The striking parallels between adopters’ experiences today and 150 years ago

Sally Donovan finds adopters' support experiences have been almost Dickensian, but reports the future is looking much brighter

Charles Dickens managed to nail the experiences of today's adopters, finds Sally Donovan (Digital South Ltd/Rex)

Last week, the children’s minister announced the launch of the prototype Adoption Support Fund. The scheme will be piloted in ten local authorities – Manchester, Newcastle, North Yorkshire, Solihull, Leicester, Hampshire, Gloucestershire, Cornwall, East Sussex and Lewisham – giving adopters in these authorities the opportunity to apply for money, which they can use to source support.

I sit on the Department for Education (DfE) Expert Advisory Group (EAG) as an adopter, alongside representatives from adoption agencies and charities, mental health, local authorities and professional bodies.

We are all tasked with assisting the DfE in the development of the Adoption Support Fund. The task has been a challenging one – to design a means of delivering appropriate therapeutic support to adoptive families, when they need it, with the minimum of bureaucracy and within a challenging budget. If you know anything about the current state of affairs you will appreciate this is very far from where we are now.

Saved entries:
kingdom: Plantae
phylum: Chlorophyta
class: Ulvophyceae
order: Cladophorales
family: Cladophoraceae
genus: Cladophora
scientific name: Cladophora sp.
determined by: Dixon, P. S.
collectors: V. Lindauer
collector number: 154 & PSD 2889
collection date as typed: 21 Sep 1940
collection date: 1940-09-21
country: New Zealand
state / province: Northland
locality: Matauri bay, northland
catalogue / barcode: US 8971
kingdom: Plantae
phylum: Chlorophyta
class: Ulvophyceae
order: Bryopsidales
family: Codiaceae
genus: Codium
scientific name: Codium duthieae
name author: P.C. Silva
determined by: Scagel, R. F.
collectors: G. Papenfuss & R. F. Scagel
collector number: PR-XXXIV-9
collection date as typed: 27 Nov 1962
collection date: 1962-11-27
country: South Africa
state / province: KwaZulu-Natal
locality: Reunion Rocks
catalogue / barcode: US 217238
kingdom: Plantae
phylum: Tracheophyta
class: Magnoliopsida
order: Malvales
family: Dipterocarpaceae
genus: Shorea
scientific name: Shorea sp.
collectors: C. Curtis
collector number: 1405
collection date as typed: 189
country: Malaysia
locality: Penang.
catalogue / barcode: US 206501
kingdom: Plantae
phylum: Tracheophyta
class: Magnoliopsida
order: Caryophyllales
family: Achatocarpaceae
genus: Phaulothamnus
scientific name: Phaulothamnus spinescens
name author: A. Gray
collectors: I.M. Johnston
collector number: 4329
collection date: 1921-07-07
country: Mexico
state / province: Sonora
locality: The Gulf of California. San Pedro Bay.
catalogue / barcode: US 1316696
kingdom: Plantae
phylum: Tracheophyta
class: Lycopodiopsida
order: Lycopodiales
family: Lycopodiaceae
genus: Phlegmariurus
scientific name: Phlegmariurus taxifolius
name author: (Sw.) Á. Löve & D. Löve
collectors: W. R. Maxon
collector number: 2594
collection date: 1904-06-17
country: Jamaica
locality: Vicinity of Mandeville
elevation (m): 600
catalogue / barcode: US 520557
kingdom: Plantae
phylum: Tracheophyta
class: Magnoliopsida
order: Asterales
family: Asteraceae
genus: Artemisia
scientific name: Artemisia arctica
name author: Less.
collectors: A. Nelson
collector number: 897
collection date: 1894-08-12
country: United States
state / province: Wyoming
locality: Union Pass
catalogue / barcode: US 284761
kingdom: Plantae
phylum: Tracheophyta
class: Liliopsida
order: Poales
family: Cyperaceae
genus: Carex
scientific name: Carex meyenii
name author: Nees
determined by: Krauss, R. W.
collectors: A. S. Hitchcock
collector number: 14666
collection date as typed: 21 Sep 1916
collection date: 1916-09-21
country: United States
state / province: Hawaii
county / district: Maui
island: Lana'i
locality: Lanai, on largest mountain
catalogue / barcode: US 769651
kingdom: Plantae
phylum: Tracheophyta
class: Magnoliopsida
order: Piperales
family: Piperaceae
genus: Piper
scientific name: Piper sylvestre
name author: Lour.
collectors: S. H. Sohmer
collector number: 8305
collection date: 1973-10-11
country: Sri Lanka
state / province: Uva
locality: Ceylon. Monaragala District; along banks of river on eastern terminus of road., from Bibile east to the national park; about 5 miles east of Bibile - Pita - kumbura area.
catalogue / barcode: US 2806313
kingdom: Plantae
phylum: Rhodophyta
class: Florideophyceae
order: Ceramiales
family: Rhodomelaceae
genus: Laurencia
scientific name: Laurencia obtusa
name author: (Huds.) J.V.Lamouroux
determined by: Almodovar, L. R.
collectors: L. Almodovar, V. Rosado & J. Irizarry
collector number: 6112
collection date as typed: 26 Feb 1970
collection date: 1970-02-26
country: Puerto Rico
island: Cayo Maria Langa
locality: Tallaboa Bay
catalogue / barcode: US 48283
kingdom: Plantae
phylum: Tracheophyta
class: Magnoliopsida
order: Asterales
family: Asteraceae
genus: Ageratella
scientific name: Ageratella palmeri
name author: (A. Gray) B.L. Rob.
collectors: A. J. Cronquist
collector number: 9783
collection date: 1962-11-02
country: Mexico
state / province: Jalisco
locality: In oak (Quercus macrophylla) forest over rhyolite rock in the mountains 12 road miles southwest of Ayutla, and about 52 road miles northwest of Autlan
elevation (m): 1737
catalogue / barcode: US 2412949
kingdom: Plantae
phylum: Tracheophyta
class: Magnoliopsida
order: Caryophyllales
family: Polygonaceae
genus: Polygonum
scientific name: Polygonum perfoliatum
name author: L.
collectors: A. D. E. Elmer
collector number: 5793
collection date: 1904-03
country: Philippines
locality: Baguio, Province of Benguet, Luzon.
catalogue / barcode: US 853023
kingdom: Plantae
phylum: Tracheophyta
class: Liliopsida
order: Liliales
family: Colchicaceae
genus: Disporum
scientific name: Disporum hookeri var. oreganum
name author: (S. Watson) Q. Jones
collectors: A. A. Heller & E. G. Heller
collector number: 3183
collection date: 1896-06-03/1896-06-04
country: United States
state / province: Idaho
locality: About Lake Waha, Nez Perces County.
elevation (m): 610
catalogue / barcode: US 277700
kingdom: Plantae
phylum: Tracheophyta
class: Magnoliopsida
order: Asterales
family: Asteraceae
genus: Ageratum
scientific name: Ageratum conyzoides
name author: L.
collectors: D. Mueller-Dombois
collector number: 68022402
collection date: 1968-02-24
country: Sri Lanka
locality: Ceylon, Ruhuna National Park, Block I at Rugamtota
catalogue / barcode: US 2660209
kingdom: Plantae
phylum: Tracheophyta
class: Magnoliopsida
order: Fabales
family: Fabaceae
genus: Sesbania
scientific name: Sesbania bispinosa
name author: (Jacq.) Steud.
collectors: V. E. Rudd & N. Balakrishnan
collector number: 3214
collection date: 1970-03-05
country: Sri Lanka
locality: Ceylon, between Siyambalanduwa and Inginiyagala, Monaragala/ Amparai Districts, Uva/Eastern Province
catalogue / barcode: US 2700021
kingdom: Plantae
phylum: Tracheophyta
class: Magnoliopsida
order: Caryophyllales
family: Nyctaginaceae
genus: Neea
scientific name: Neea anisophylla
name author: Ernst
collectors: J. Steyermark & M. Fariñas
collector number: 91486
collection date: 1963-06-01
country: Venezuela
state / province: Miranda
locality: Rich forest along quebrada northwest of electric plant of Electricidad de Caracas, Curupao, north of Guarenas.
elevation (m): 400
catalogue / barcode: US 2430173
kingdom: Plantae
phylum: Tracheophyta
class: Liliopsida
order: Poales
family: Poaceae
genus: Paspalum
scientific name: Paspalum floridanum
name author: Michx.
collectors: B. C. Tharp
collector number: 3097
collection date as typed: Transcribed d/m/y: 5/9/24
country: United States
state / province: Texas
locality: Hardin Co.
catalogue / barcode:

▶ Task instructions:
From the article on adoption support, list every field or type of organization whose representatives sit on the DfE Expert Advisory Group alongside the adopter.

▶ Problem solution:
Adoption agencies, charities, mental health, local authorities, and professional bodies.